My whole country cleans houses for food, so that
the cleaning ends with the mothers, and the daughters
will have someone clean for them, and never leave
my country to spend years of conversations with dirt.
The likelihood that this mother's hopes will meet with success is undercut, however, by the story she tells about Elena, another maid, who has disappeared after bearing a child to her married employer. But, as is the case with so many of the vanished in The Gods We Worship, her demise has transformed her into something that cannot be forgotten: "Like the silence in the circling motions / of our hands, she becomes part myth, part mortal, part soap."
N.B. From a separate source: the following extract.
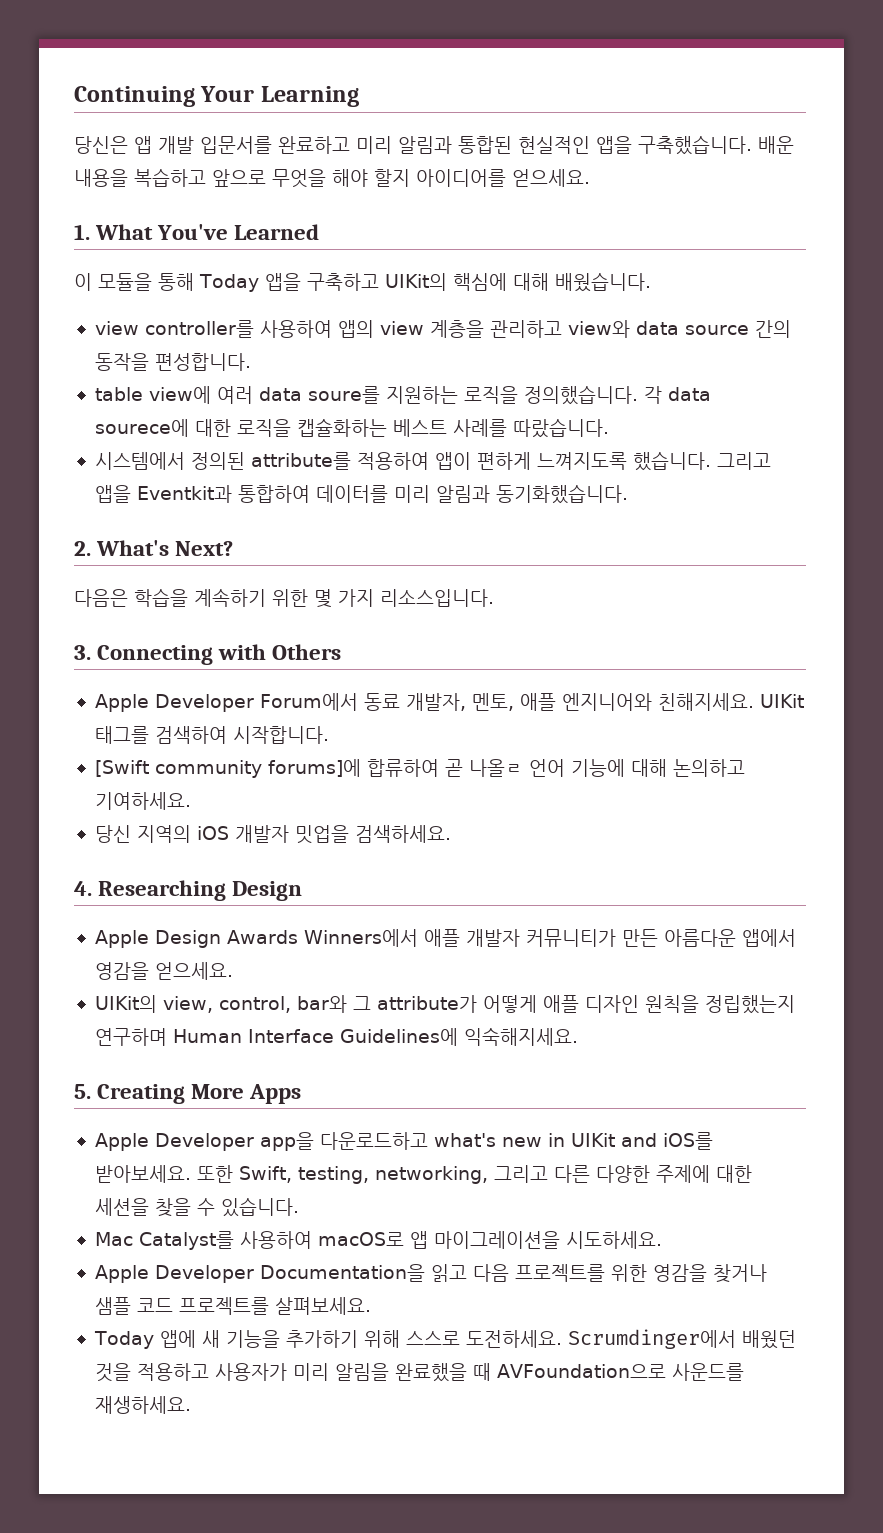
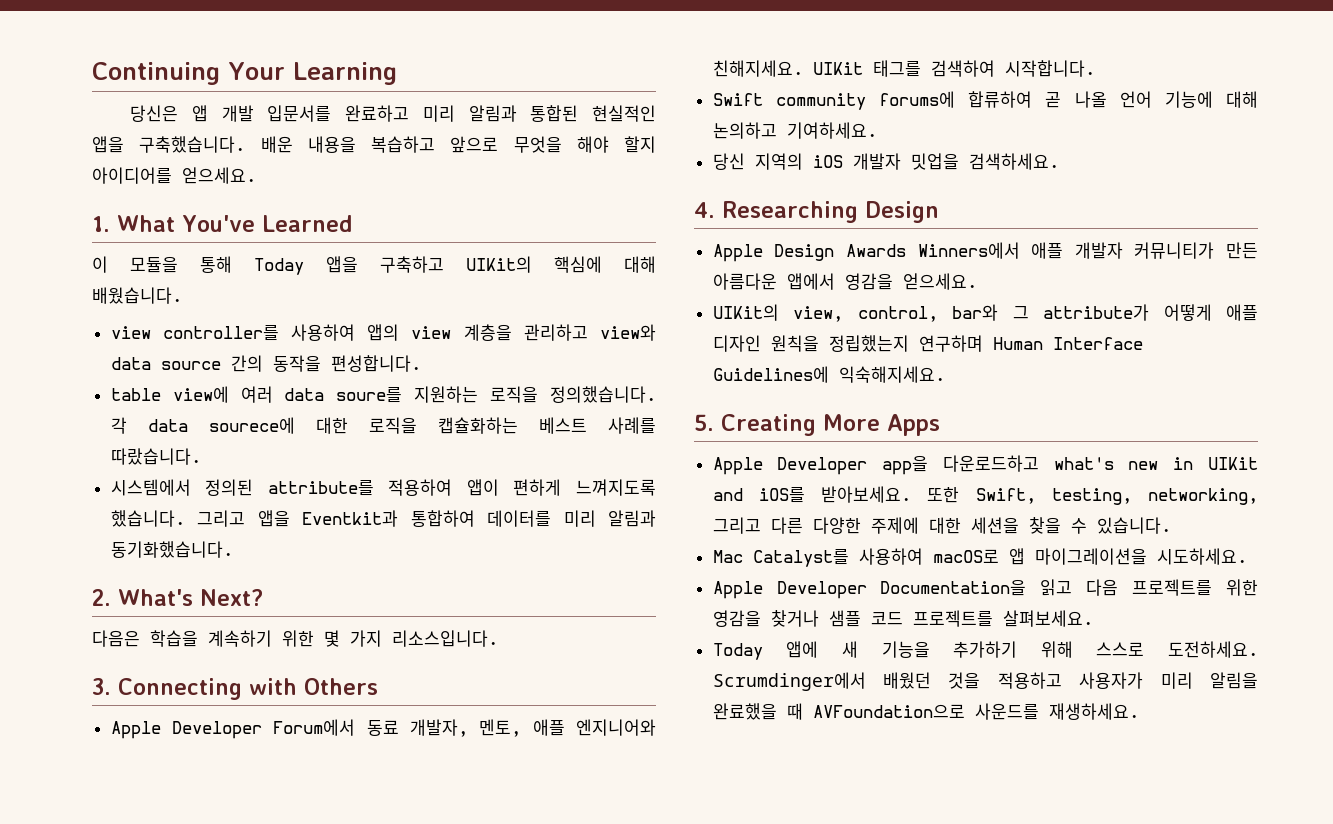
[94,759,361,778] [Swift community forums]에 -> [712,91,956,110] Swift community forums에
[468,759,523,777] 나올ㄹ -> [1074,91,1107,108] 나올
The most common physical objects, a soap bubble, a light bulb, fish, folded shirts, have been made into something more, something that points ominously, but not obviously, to the significances behind them. The collection's central metaphors return, and in this way accrue added weight. There is an immediate pleasing strangeness and associative power to the beginning lines of "Filipineza."
If I became the brown woman mistaken
for a shadow, please tell your people I'm a tree.
But we come to a deeper understanding of the centrality of the image when it reappears in "1899: The Forgotten Leaf." More often the metaphors feel hidden, concealed within phrases that might be primarily read as literal. Yet Elena has not literally become part soap. What then does it mean to be soap metaphorically? Has she become part of a mythology which will one day inspire those who seek to purge their country of the institutional labor policies, like those behind "Japayuki," that manufacture suffering? This tension between the clean and the soiled runs through the collection. "Find Me," another poem spoken in the voice of the dead, recounts an event at the Payatas dumpsite. A shantytown built along the edge of the landfill in Metro Manila is buried under a landslide of garbage. One of the many extensive notes in the back of the book, a resource I found myself referencing as though it were a hypertext, informs us that 160 bodies were eventually recovered.